As many of you must have noticed, and because Herculaneum Day is coming up later this month, I've put together blogs to serve as focused study guides for different aspects of the Philodeman teachings, particularly the central conclusions that many years ago I drew from their reading. I've done so with the scroll on piety and now also with the scroll on property management. Here is the first one:
The Seven Principles of Autarchy are seven general guiding ideas that were distilled from the reasonings about Philodemus of Gadara’s Herculaneum scroll On Property Management which were published in Society of Epicurus. They are guides to aid in memorization of key, useful points that can be gleaned from the scroll, following the Epicurean educational tradition of short, concise summaries of ideas, as well as conversation starters for students of philosophy who want to delve deeper into pragmatic aspects of the tradition–in this case, Epicurean economics. They are:
QuoteDisplay More1. There is a natural measure of wealth (as opposed to the corrupt, cultural measure of wealth), which is tied to natural and necessary desires. Understanding this will provide us with serenity and indifference to profit and loss.

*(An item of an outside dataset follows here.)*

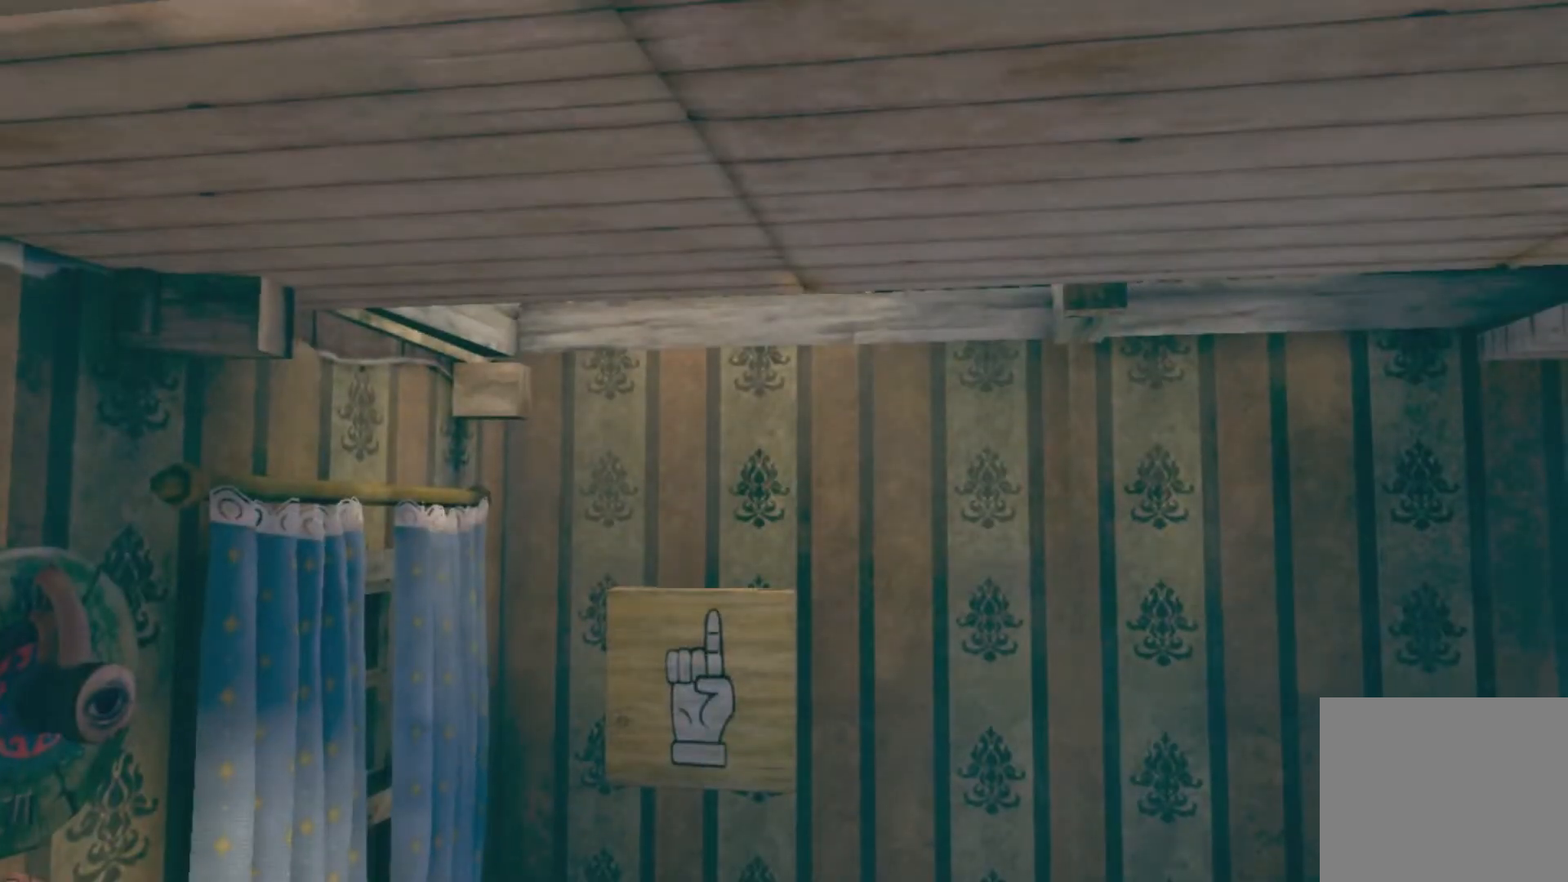
{"buttons": [], "right_stick": "center", "button_events": []}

2. There is social wealth in addition to the wealth of things and possessions.
3. Philodemus plainly stated it: the philosopher does not toil. However, we must always remember that toil is evil, not productivity.
4. Association is important in labor. We must choose our company prudently.
5. Our revenue must more than meet our immediate needs: it must facilitate a life of leisure. Anything less is wage slavery.
6. It’s always prudent to cultivate multiple streams of income, among which deriving fees from teaching philosophy, rental property income and business ownership, which includes gainful employment of others, have special priority.
7. It’s also prudent to have fruitful possessions. The various forms of ownership of means of production is another way to independence that can potentially relieve us of toil.
The first principle is:
There is a natural measure of wealth (as opposed to the corrupt, cultural measure of wealth), which is tied to natural and necessary desires. Understanding this will provide us with serenity and indifference to profit and loss.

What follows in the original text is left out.